İkinci Tabaka; Nevâdir meselelerdir… Bu meseleler adı geçen imamlarımızdan rivayet edilmişlerdir. Ancak bu rivayetler, yukarıda isimlerini saydığımız kitaplarda değil;

a) Ya İmam Muhammed’in diğer kitaplarında yani “Kîsâniyât”, “Hârûniyât”, “Cürcâniyât” ve “Rukiyyât” gibi eserlerinde nakledilmişlerdir…

b) Ya da İmam Muhammed’den başka bir zatın kitaplarında nakledilmişlerdir, meselâ; Hasan b. Ziyâd’ın “el-Muharrer” ismindeki eseri bunlardandır…

Bunlara “zâhirü’r-rivâye” adının verilmemesi, birinciler gibi sahih ve sabit rivayetlerle nakledilmedikleri içindir. İmam Ebû Yusuf’tan rivayet edilen “el-Emâlî”[1] ismindeki kitaplar da “nevâdir”’den sayılırlar…

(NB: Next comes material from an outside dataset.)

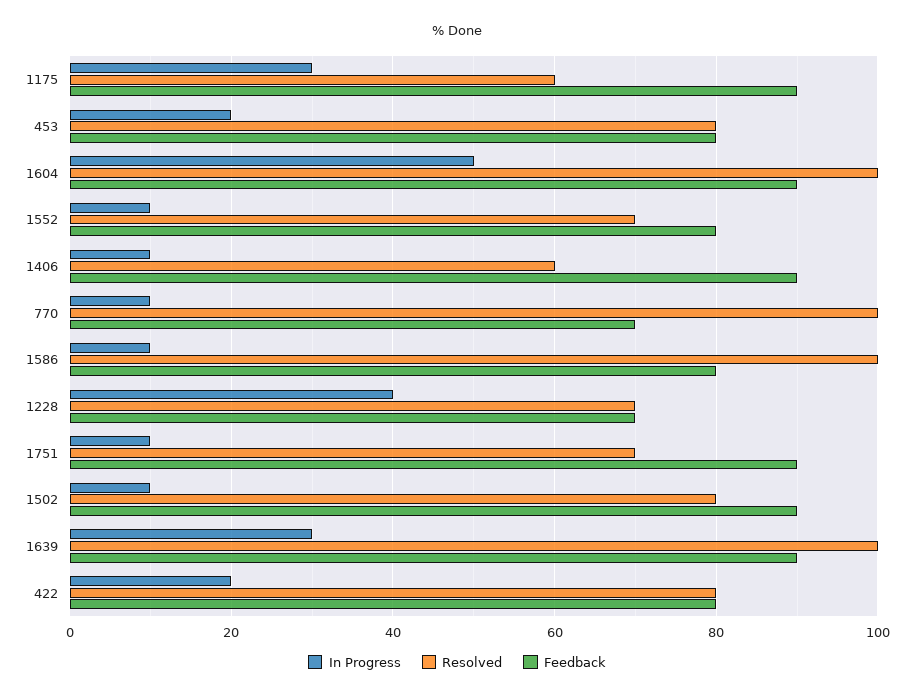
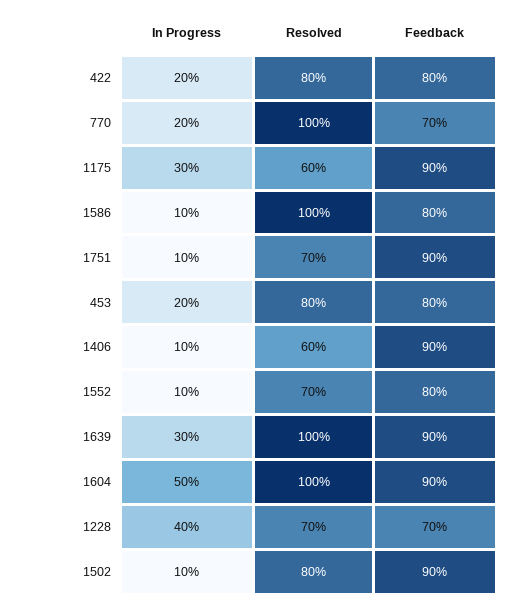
In Progress, 770: 10 -> 20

c) Ya da münferit bir rivayetle nakledilmişlerdir, örneğin, İbn-i Semâa, Muallâ b. Mansûr ve diğer bazı ulemanın muayyen meselelerdeki rivayetleri böyledir…

Üçüncü tabaka; Vâkıât denilen meselelerdir… Bu meseleler, müteahhirîn müçtehitlere sorulduklarında bu hususta bir rivayet bulamamışlar ve bu zevat, bu meseleleri kendileri istinbat etmişler yani bu hükümleri delillerden kendileri çıkarmışlardır.

Müteahhirîn Ulemadan murad; Ebû Yusuf’la Muhammed’in talebeleri, talebelerinin talebeleri vesairedir ki bunlar pek çoktur… (İbn-i Âbidîn, Mukaddime)

 

[1]Emâlî”; “imlâ”’nın cem’idir. “İmlâ”; âlimin zahr-ı kalpten/ezberden söyleyerek talebelerine yazdırdığı şeydir. Selef ulemasının adetleri buydu.